-------- Supplied information

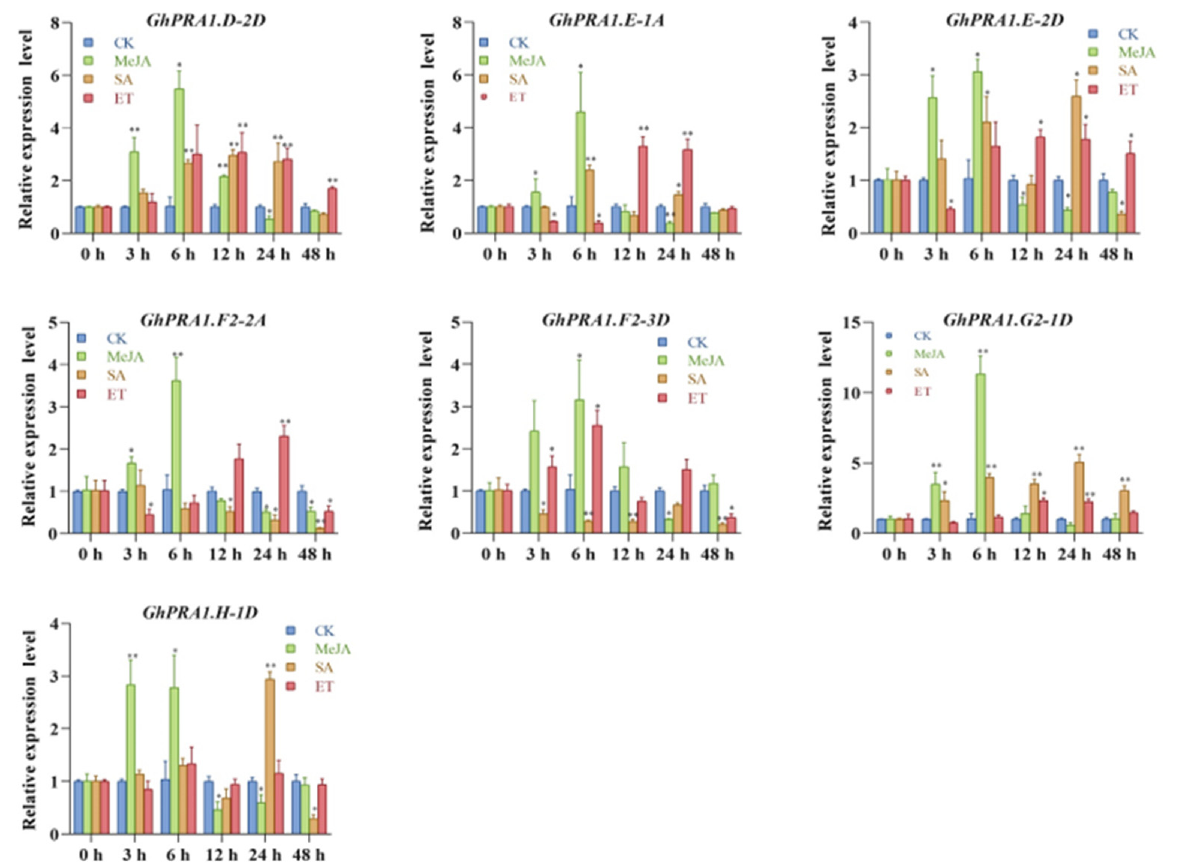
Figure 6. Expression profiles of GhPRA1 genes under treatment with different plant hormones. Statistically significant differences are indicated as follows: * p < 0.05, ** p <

----------------
-------- Supplied information

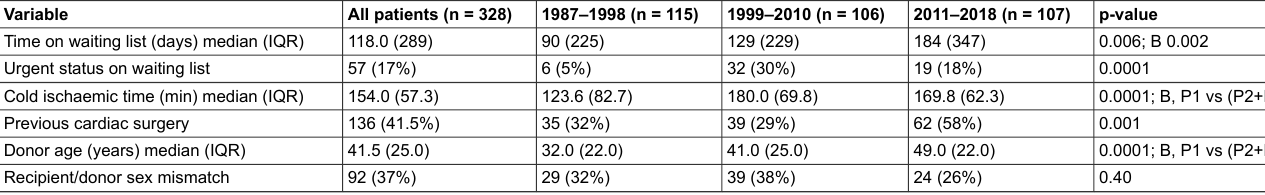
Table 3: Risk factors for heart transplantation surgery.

----------------
-------- Supplied information

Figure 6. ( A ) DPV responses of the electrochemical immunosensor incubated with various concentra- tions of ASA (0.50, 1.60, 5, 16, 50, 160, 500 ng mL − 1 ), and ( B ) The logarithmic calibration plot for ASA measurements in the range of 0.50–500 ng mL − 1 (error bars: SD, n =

----------------

◆ **Task prompt**: Find the word "Figure" in the records, and report each line that has it.

◆ **Task solution**:
Figure 6. Expression profiles of GhPRA1 genes under treatment with different plant hormones. Statistically significant differences are indicated as follows: * p < 0.05, ** p <
Figure 6. ( A ) DPV responses of the electrochemical immunosensor incubated with various concentra- tions of ASA (0.50, 1.60, 5, 16, 50, 160, 500 ng mL − 1 ), and ( B ) The logarithmic calibration plot for ASA measurements in the range of 0.50–500 ng mL − 1 (error bars: SD, n =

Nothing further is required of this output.